[Collection entries]
<<<<

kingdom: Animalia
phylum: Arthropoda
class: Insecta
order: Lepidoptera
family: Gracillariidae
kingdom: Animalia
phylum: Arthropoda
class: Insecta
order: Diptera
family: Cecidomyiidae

>>>>
<<<<

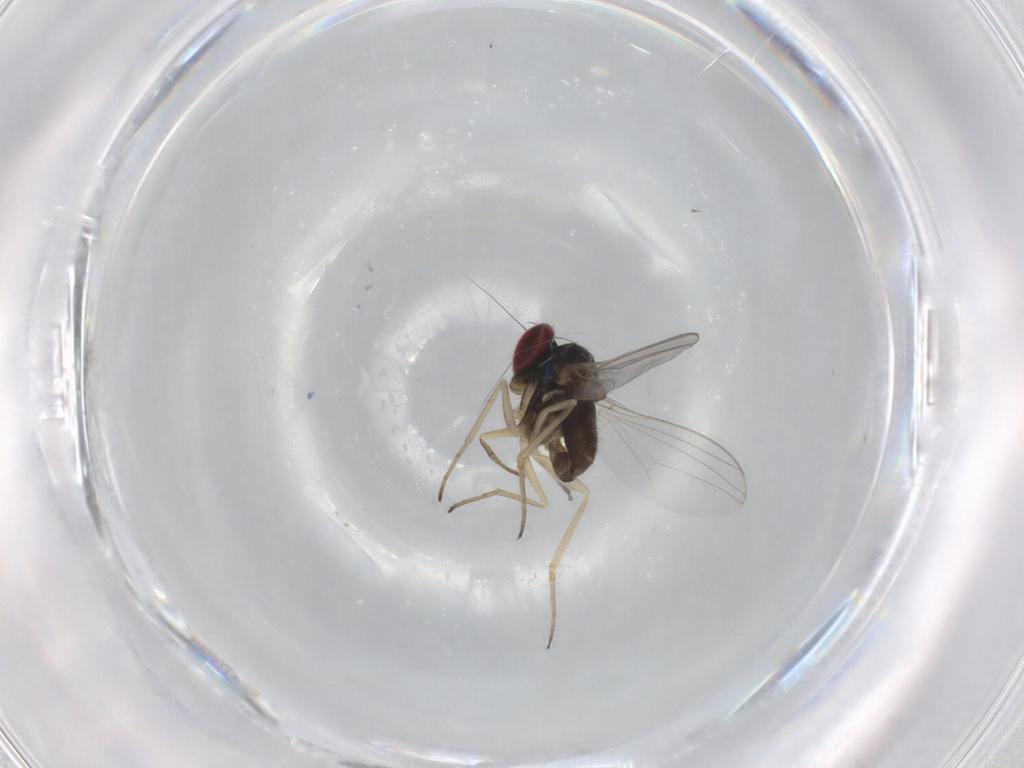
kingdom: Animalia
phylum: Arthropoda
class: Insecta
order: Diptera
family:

>>>>
<<<<

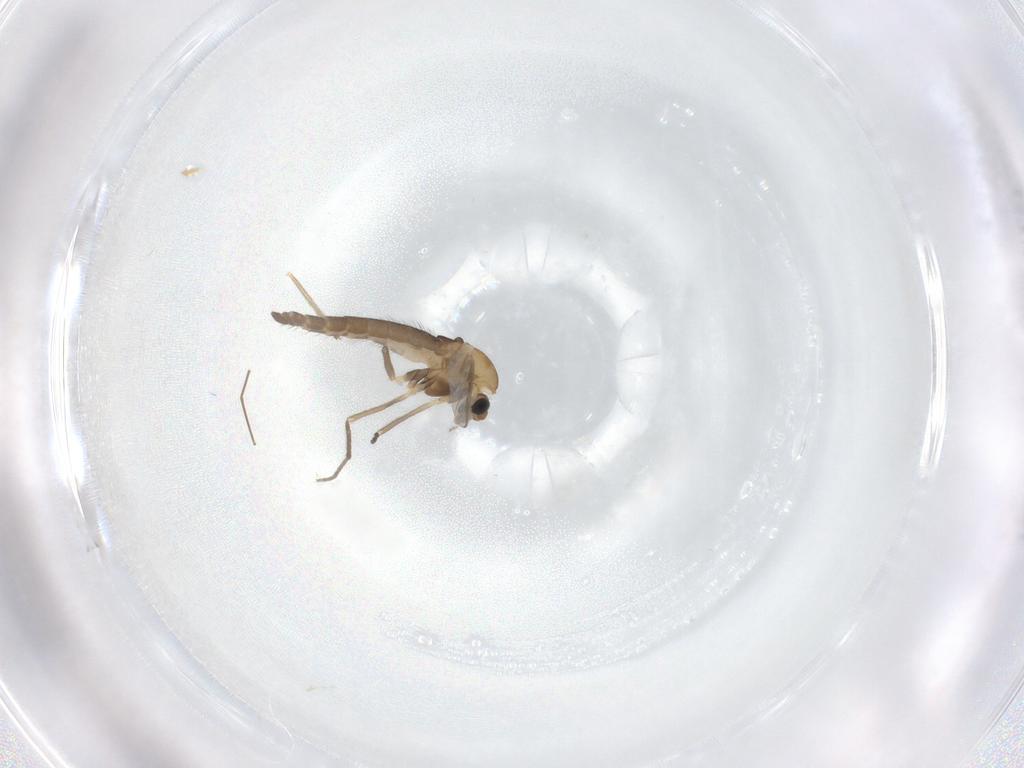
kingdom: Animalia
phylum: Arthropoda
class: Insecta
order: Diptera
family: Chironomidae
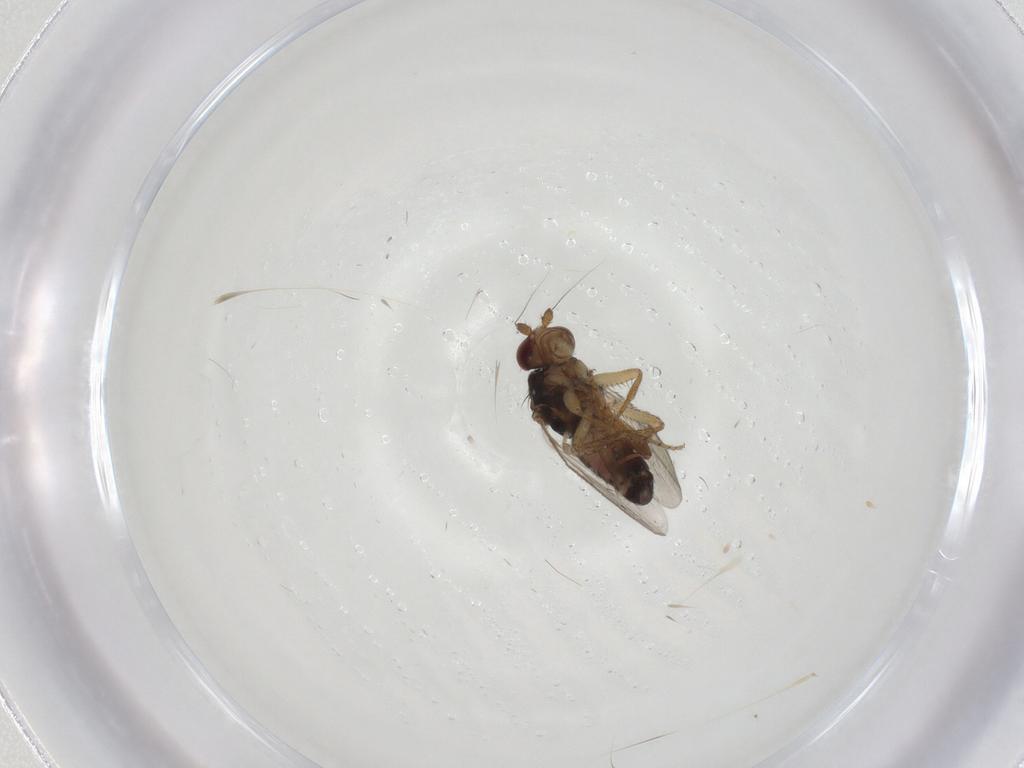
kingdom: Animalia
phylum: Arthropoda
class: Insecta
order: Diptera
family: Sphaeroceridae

>>>>

Aim => Gather each line of the listing above that contains the word "family", treating uppercase and lowercase letters as different.

Finished exercise =>
family: Gracillariidae
family: Cecidomyiidae
family:
family: Chironomidae
family: Sphaeroceridae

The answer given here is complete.